Written instruction: Reproduce the stretch from the start of the records through the line containing "genus: Mormidea", changing every "common name" to "vernacular name" and leaving everything else as it stands.

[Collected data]
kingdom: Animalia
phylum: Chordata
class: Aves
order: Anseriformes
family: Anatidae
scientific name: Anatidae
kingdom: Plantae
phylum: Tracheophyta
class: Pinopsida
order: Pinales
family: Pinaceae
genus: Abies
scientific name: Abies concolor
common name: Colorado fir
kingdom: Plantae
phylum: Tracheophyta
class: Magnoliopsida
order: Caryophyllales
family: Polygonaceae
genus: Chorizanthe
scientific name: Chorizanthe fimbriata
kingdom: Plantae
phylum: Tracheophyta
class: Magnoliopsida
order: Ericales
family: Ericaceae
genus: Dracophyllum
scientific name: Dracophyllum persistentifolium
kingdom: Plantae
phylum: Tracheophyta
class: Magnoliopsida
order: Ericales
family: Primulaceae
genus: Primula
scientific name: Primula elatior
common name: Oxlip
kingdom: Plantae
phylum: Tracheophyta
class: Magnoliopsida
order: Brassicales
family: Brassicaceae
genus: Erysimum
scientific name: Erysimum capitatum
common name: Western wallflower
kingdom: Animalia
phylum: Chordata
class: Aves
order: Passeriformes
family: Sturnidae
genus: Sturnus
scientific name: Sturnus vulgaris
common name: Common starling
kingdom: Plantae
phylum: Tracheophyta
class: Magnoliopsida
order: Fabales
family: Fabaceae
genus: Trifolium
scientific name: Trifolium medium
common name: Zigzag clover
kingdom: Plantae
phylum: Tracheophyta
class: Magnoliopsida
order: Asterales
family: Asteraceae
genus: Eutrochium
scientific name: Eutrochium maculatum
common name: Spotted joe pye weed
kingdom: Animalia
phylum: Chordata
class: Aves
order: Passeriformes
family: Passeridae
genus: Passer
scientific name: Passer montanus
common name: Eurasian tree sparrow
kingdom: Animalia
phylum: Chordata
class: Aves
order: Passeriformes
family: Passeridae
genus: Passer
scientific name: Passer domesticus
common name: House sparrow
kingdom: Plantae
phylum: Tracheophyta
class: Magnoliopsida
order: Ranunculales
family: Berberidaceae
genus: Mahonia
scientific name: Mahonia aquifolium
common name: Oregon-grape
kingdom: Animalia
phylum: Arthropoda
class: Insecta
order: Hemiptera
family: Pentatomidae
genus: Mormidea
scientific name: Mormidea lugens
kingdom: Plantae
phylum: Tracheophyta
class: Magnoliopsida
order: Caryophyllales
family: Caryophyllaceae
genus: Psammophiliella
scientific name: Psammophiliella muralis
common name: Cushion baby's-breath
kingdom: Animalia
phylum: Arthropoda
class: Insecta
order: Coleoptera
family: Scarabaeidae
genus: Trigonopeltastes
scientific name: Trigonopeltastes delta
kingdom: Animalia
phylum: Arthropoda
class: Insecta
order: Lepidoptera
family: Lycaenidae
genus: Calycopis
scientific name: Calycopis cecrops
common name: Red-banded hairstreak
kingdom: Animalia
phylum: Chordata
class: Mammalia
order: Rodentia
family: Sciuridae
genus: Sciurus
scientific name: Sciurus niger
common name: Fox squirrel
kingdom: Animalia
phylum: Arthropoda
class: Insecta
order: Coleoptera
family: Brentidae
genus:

Reply to the task:
kingdom: Animalia
phylum: Chordata
class: Aves
order: Anseriformes
family: Anatidae
scientific name: Anatidae
kingdom: Plantae
phylum: Tracheophyta
class: Pinopsida
order: Pinales
family: Pinaceae
genus: Abies
scientific name: Abies concolor
vernacular name: Colorado fir
kingdom: Plantae
phylum: Tracheophyta
class: Magnoliopsida
order: Caryophyllales
family: Polygonaceae
genus: Chorizanthe
scientific name: Chorizanthe fimbriata
kingdom: Plantae
phylum: Tracheophyta
class: Magnoliopsida
order: Ericales
family: Ericaceae
genus: Dracophyllum
scientific name: Dracophyllum persistentifolium
kingdom: Plantae
phylum: Tracheophyta
class: Magnoliopsida
order: Ericales
family: Primulaceae
genus: Primula
scientific name: Primula elatior
vernacular name: Oxlip
kingdom: Plantae
phylum: Tracheophyta
class: Magnoliopsida
order: Brassicales
family: Brassicaceae
genus: Erysimum
scientific name: Erysimum capitatum
vernacular name: Western wallflower
kingdom: Animalia
phylum: Chordata
class: Aves
order: Passeriformes
family: Sturnidae
genus: Sturnus
scientific name: Sturnus vulgaris
vernacular name: Common starling
kingdom: Plantae
phylum: Tracheophyta
class: Magnoliopsida
order: Fabales
family: Fabaceae
genus: Trifolium
scientific name: Trifolium medium
vernacular name: Zigzag clover
kingdom: Plantae
phylum: Tracheophyta
class: Magnoliopsida
order: Asterales
family: Asteraceae
genus: Eutrochium
scientific name: Eutrochium maculatum
vernacular name: Spotted joe pye weed
kingdom: Animalia
phylum: Chordata
class: Aves
order: Passeriformes
family: Passeridae
genus: Passer
scientific name: Passer montanus
vernacular name: Eurasian tree sparrow
kingdom: Animalia
phylum: Chordata
class: Aves
order: Passeriformes
family: Passeridae
genus: Passer
scientific name: Passer domesticus
vernacular name: House sparrow
kingdom: Plantae
phylum: Tracheophyta
class: Magnoliopsida
order: Ranunculales
family: Berberidaceae
genus: Mahonia
scientific name: Mahonia aquifolium
vernacular name: Oregon-grape
kingdom: Animalia
phylum: Arthropoda
class: Insecta
order: Hemiptera
family: Pentatomidae
genus: Mormidea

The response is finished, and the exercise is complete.